# Work required:
Reproduce every item below word for word, leaving out the pictures.
────────────────────
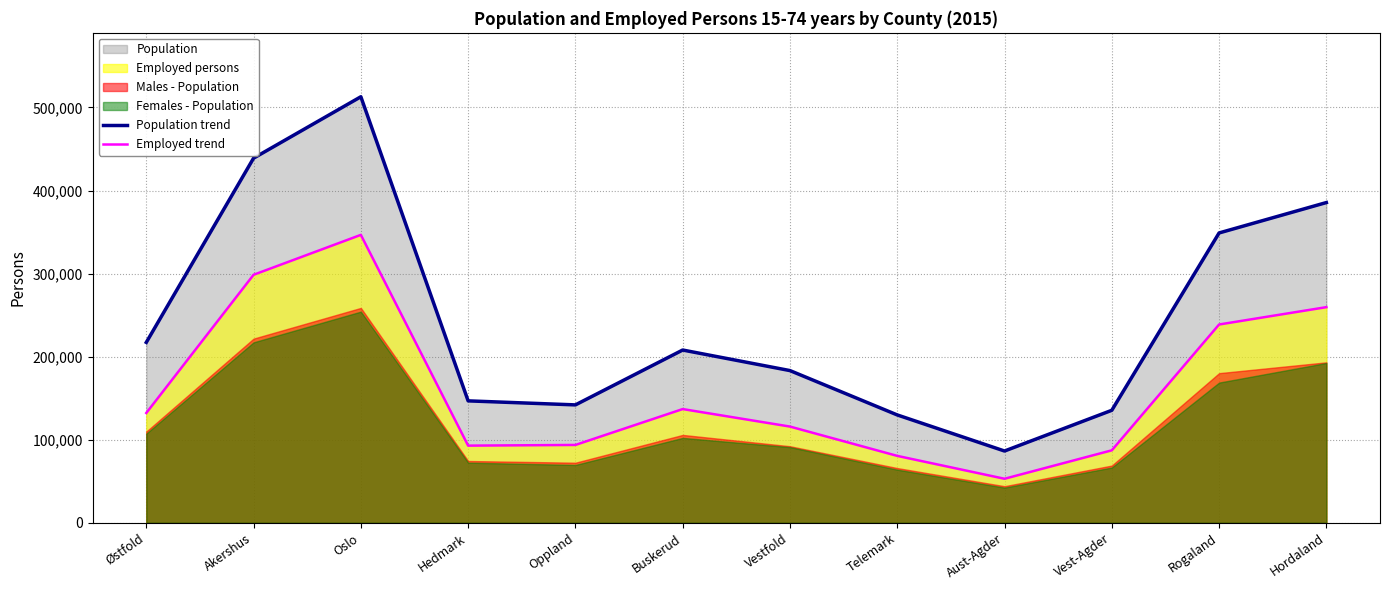

Reading left to right, extract all data points from this chart.

Population trend: Østfold=217149	Akershus=438944	Oslo=512860	Hedmark=146760	Oppland=141918	Buskerud=207962	Vestfold=183214	Telemark=129828	Aust-Agder=86387	Vest-Agder=135409	Rogaland=348896	Hordaland=385500
Employed trend: Østfold=132180	Akershus=298538	Oslo=346578	Hedmark=92854	Oppland=93690	Buskerud=136880	Vestfold=115813	Telemark=80529	Aust-Agder=52982	Vest-Agder=87220	Rogaland=238685	Hordaland=259580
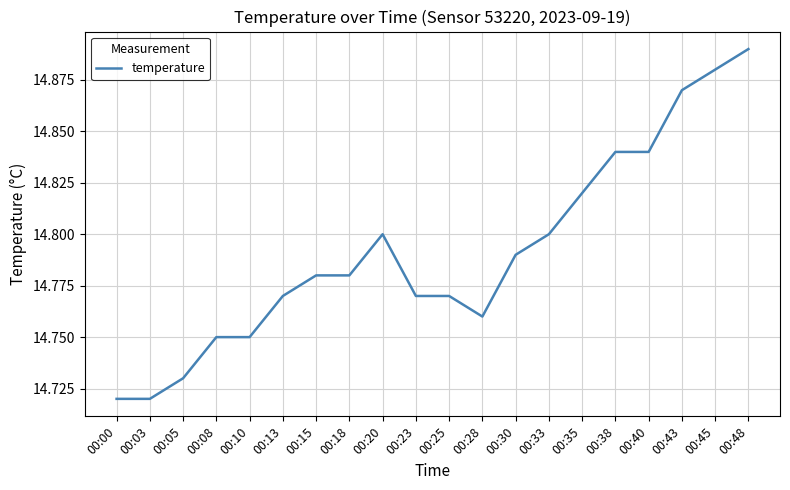

True or false: the data shows 14.8 at 00:38.

True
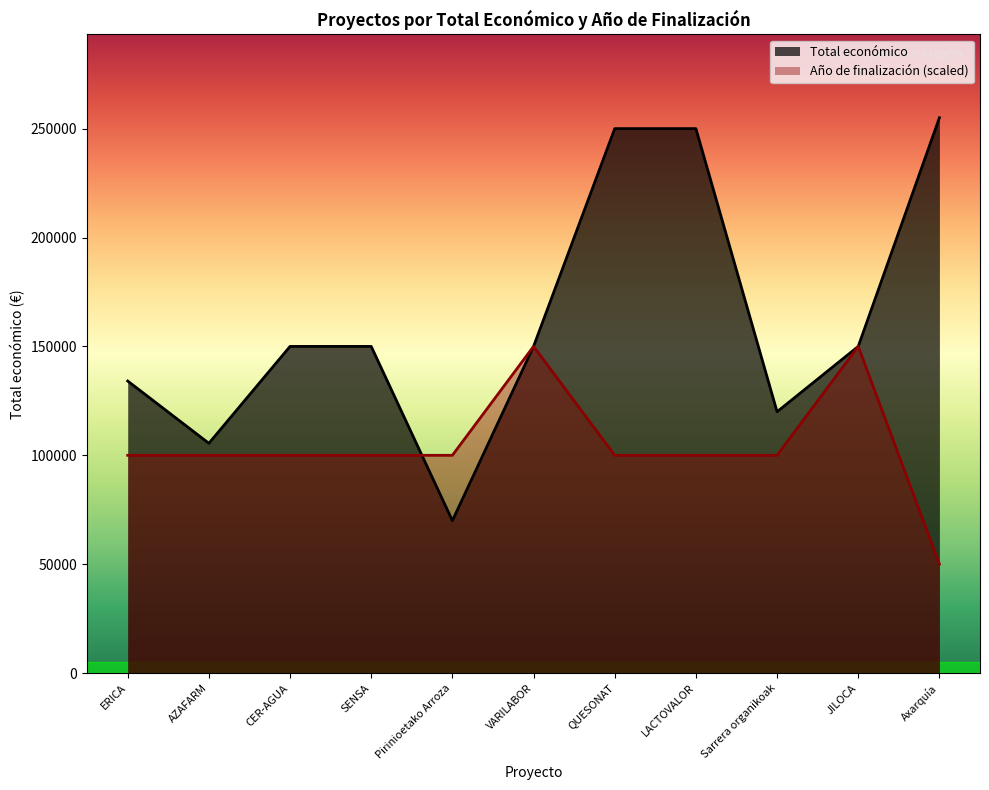

True or false: Total económico has a value of 46005 at ERICA.

False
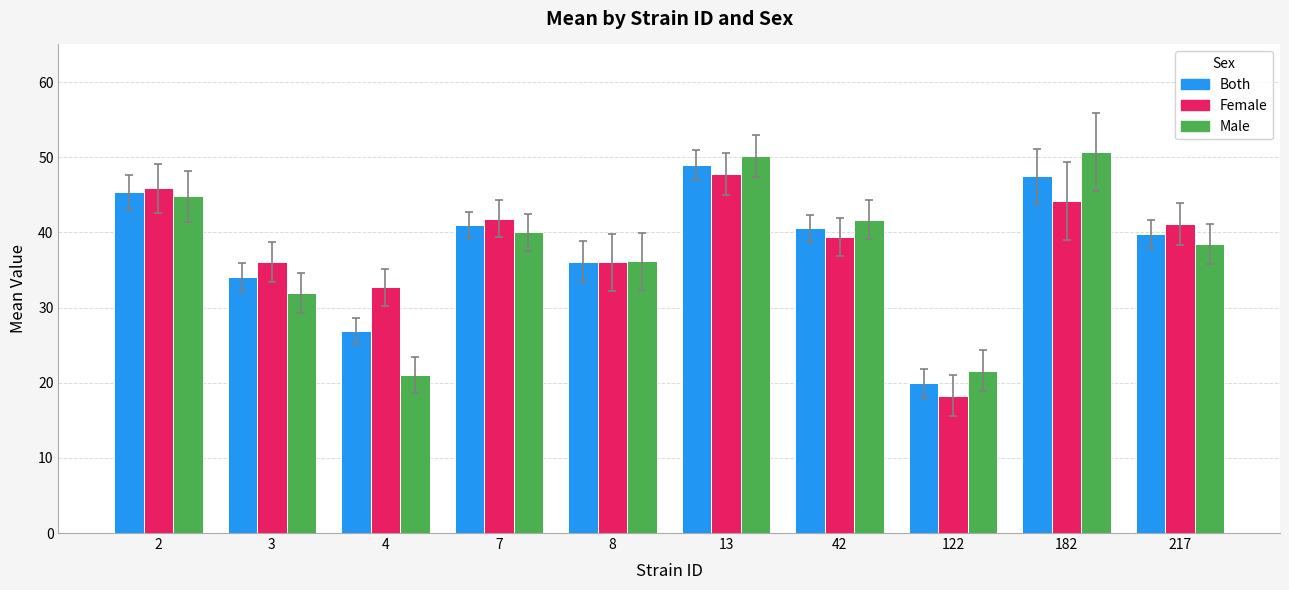

What is the maximum value shown in the chart?

50.7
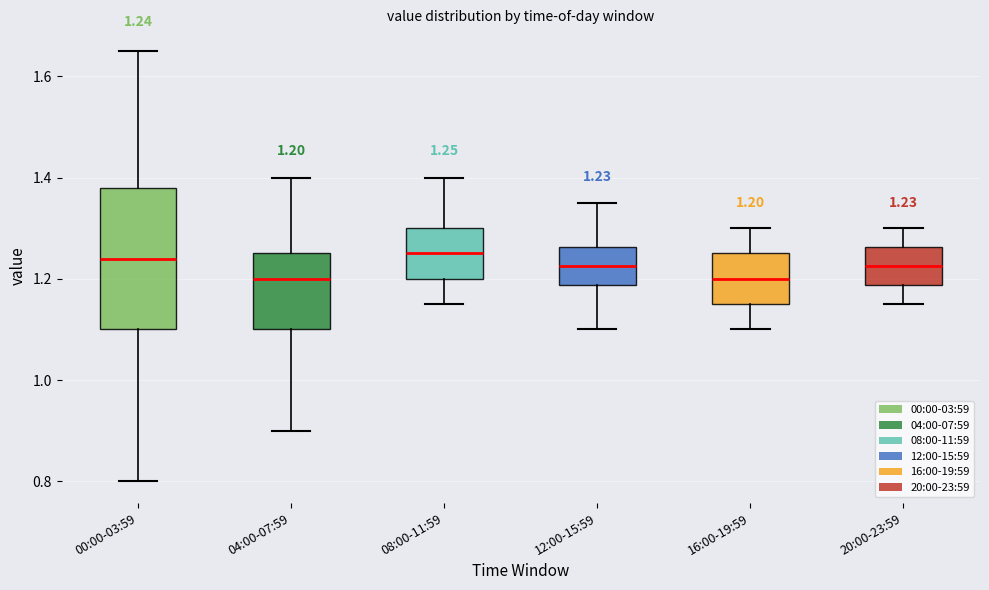

Which box is the tallest, from its lower edge to its upper edge?

00:00-03:59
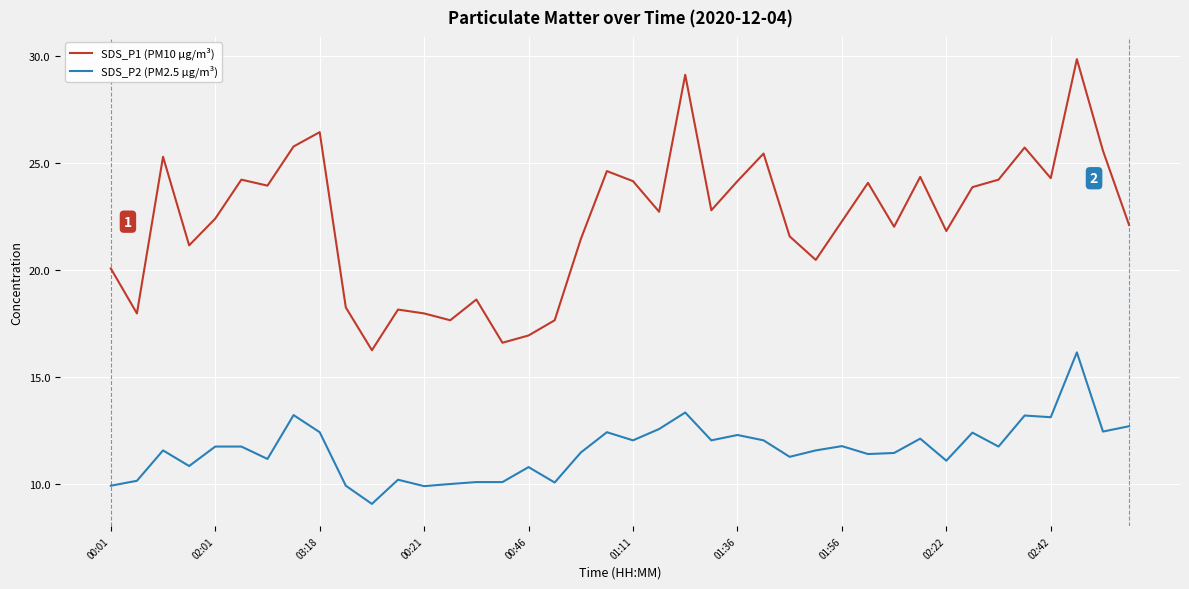

List the series in order of their overall mean, highest first.

SDS_P1 (PM10 µg/m³), SDS_P2 (PM2.5 µg/m³)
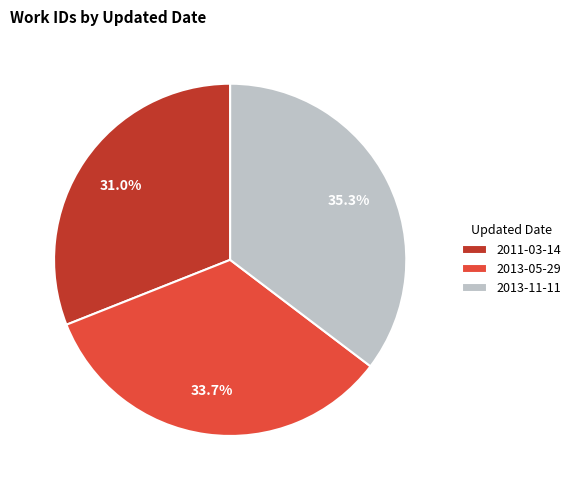

Approximately how many times larger is the value at 2011-03-14 compared to 2013-05-29?

0.9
────────────────────
# Answer space:
Reading left to right, extract all data points from this chart.

Population trend: Østfold=217149	Akershus=438944	Oslo=512860	Hedmark=146760	Oppland=141918	Buskerud=207962	Vestfold=183214	Telemark=129828	Aust-Agder=86387	Vest-Agder=135409	Rogaland=348896	Hordaland=385500
Employed trend: Østfold=132180	Akershus=298538	Oslo=346578	Hedmark=92854	Oppland=93690	Buskerud=136880	Vestfold=115813	Telemark=80529	Aust-Agder=52982	Vest-Agder=87220	Rogaland=238685	Hordaland=259580

True or false: the data shows 14.8 at 00:38.

True

True or false: Total económico has a value of 46005 at ERICA.

False

What is the maximum value shown in the chart?

50.7

Which box is the tallest, from its lower edge to its upper edge?

00:00-03:59

List the series in order of their overall mean, highest first.

SDS_P1 (PM10 µg/m³), SDS_P2 (PM2.5 µg/m³)

Approximately how many times larger is the value at 2011-03-14 compared to 2013-05-29?

0.9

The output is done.